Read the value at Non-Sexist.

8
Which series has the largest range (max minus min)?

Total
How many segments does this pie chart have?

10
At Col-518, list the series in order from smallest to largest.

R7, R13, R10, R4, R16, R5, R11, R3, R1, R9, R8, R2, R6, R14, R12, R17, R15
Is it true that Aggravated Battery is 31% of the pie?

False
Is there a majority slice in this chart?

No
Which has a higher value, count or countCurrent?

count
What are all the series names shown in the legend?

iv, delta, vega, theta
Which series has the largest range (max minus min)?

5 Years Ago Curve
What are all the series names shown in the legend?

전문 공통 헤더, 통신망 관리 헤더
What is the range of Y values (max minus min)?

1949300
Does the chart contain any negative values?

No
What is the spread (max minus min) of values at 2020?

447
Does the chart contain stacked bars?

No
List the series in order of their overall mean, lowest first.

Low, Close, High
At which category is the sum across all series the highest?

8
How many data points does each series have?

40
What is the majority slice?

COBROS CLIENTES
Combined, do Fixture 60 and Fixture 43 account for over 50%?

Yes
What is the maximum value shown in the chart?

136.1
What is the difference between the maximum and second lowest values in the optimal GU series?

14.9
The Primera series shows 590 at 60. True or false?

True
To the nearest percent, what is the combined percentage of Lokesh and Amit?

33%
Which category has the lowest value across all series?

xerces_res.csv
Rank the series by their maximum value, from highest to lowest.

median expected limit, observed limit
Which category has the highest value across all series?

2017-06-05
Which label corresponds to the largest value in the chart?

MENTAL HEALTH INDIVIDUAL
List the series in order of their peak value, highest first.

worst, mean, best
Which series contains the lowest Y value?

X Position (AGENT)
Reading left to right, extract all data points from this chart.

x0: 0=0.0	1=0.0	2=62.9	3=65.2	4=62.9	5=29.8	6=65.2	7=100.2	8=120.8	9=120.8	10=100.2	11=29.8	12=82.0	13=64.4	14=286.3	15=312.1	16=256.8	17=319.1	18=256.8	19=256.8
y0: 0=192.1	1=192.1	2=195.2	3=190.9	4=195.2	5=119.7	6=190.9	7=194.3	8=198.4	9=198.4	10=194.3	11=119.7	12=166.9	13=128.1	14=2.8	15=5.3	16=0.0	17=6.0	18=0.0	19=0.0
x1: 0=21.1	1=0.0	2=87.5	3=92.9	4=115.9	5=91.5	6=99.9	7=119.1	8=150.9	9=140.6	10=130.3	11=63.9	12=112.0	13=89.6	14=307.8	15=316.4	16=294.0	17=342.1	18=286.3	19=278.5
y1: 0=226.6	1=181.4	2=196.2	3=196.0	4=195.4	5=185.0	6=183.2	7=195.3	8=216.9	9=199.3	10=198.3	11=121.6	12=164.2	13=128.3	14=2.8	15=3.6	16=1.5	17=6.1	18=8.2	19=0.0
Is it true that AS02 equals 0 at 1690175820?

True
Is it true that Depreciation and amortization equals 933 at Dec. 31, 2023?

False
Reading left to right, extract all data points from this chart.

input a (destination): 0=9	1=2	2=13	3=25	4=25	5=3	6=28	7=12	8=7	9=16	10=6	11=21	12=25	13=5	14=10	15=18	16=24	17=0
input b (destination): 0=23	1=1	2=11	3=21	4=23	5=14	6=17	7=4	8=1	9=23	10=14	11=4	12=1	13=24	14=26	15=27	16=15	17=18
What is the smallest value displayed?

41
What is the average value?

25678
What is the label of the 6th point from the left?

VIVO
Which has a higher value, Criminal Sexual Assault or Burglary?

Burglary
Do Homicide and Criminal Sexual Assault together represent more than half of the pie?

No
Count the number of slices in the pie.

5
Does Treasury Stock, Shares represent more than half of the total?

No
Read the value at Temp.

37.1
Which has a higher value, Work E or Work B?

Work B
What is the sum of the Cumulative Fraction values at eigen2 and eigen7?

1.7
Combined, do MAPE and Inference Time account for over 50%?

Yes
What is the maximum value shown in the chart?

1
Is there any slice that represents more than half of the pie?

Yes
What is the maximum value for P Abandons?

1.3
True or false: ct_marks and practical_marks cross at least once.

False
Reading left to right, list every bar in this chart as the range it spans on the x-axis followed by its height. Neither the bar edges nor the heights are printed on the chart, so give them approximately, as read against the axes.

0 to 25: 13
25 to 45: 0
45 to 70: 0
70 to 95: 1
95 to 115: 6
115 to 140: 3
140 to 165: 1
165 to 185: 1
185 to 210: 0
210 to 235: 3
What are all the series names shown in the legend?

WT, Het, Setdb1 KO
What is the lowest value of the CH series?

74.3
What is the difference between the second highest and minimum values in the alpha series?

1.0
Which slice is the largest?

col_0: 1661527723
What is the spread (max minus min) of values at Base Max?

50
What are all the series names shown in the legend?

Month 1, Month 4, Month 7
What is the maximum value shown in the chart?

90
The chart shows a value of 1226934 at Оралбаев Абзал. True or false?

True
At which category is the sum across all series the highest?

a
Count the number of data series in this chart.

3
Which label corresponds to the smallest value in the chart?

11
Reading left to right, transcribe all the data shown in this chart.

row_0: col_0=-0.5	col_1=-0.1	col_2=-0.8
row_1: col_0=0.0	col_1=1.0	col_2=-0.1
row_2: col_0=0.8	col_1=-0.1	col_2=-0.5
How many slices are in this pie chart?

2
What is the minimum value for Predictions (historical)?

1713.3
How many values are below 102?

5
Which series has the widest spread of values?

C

★ ★ ★

#### Task prompt
Gather every line from the entries above that contains the string "corresponds".

#### Result of this task
Which label corresponds to the largest value in the chart?
Which label corresponds to the smallest value in the chart?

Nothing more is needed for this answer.